EXTREMELY IMPORTANT: Objects are saved individually, therefore shared references between them are NOT SAVED AS SUCH(excluding MudObjectRefs, since they are just saved using their ID). This really only applies to lists and dictionaries(and maybe tuples). Here's an example of what I mean: If object A has a list variable myList, and object B decides to store A.myList in a member variable for convenience, it might do something like this:
def _Sys_Create(self, A):
self.AList = A.myList
The problem with this is, when either object is saved and then loaded, *IT WILL HAVE A NEW COPY OF ALIST*. Imagine calling copy.deepcopy on AList and giving each object its own copy. This means that when B attempts to append or delete or modify items in AList, it'll only affect its local version, not A.myList. The solution to this is simple:
def _Sys_Create(self, A):
self.A = A
def _Sys_Load(self):
self.AList = self.A.myList
This way, B grabs the real version of A.myList everytime it is loaded, ensuring that it is sharing a reference with A. You should also keep this in mind when making use of the "is" keyword.
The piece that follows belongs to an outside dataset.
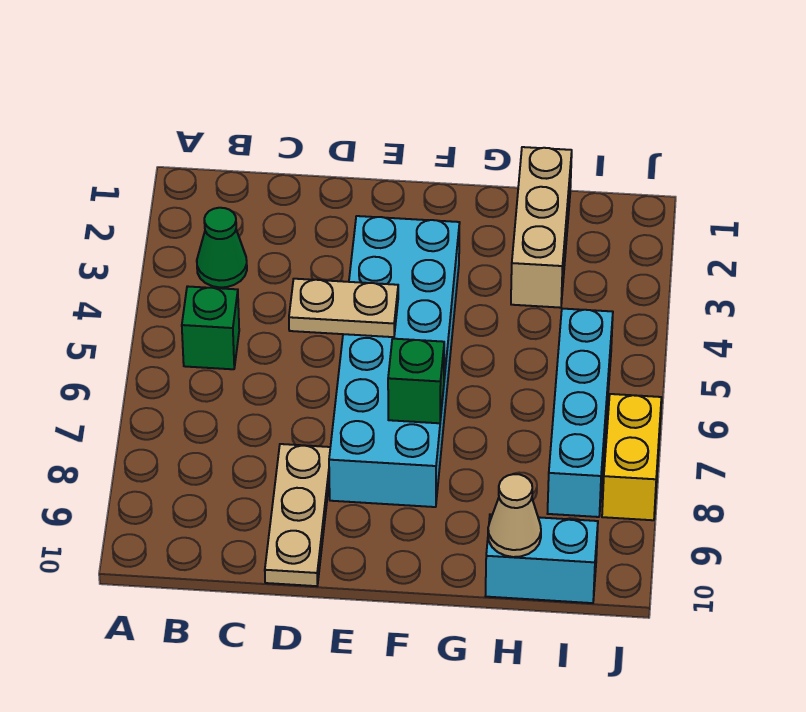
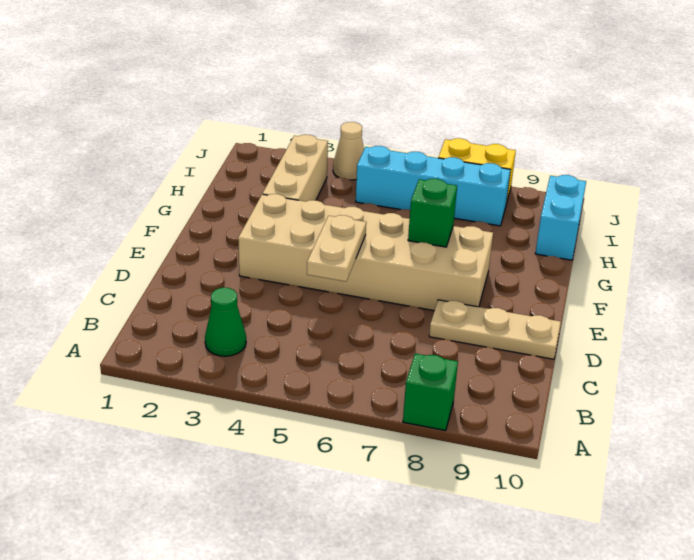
green 1x1 brick [182,286,239,369] -> green 1x1 brick moved to [403,353,458,431]
cyan 2x6 brick [329,216,460,507] -> tan 2x6 brick [238,194,493,311]
tan 1x3 brick [511,147,572,308] -> tan 1x3 brick turned to [262,135,328,202]
tan 1x1 cone [488,474,541,557] -> tan 1x1 cone moved to [333,122,364,180]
* You shouldn't permanently store a global variable from a PseudoModule, since you'll experience the reference breaking as above if the PseudoModule is updated. Either store it in a temporary variable only for the duration of your function, or just refer to as as pseudoModuleName.myVar.
* As I mentioned before, PseudoModules(what you get when you put an objType in the _imports list) provide a direct link to the *global source context* for that objType. Although you can't directly set or delete variables from a PseudoModule, you can indirectly change mutable variables(like lists/dictionaries). Be careful of this, as it will affect any other source context using that PseudoModule and any objects of the PseudoModule's type.
* _imports and _parents are imported BEFORE the source is executed(they're actually manually parsed with a regular expression). This means that imported PseudoModules and parent's data are available globally in the source context at execution time. This isn't really a caveat, its kind of an anti-caveat. A little something to soothe your nerves and make you feel at home. Actually, it was a caveat for a while because they weren't available in the global part of the source, but I fixed it. So don't worry. Really.
* Be careful of having too many callbacks executing too swiftly. If the engine takes more time to execute its callbacks than the frequency rate of the callbacks themselves, it'll start calling the callbacks exponentially more and more until it hogs all the system resources. and essentially freezes. I've never actually had this happen(you'd need a whole lot of callbacks at high frequency, or a really really slow system), but its good to keep in mind.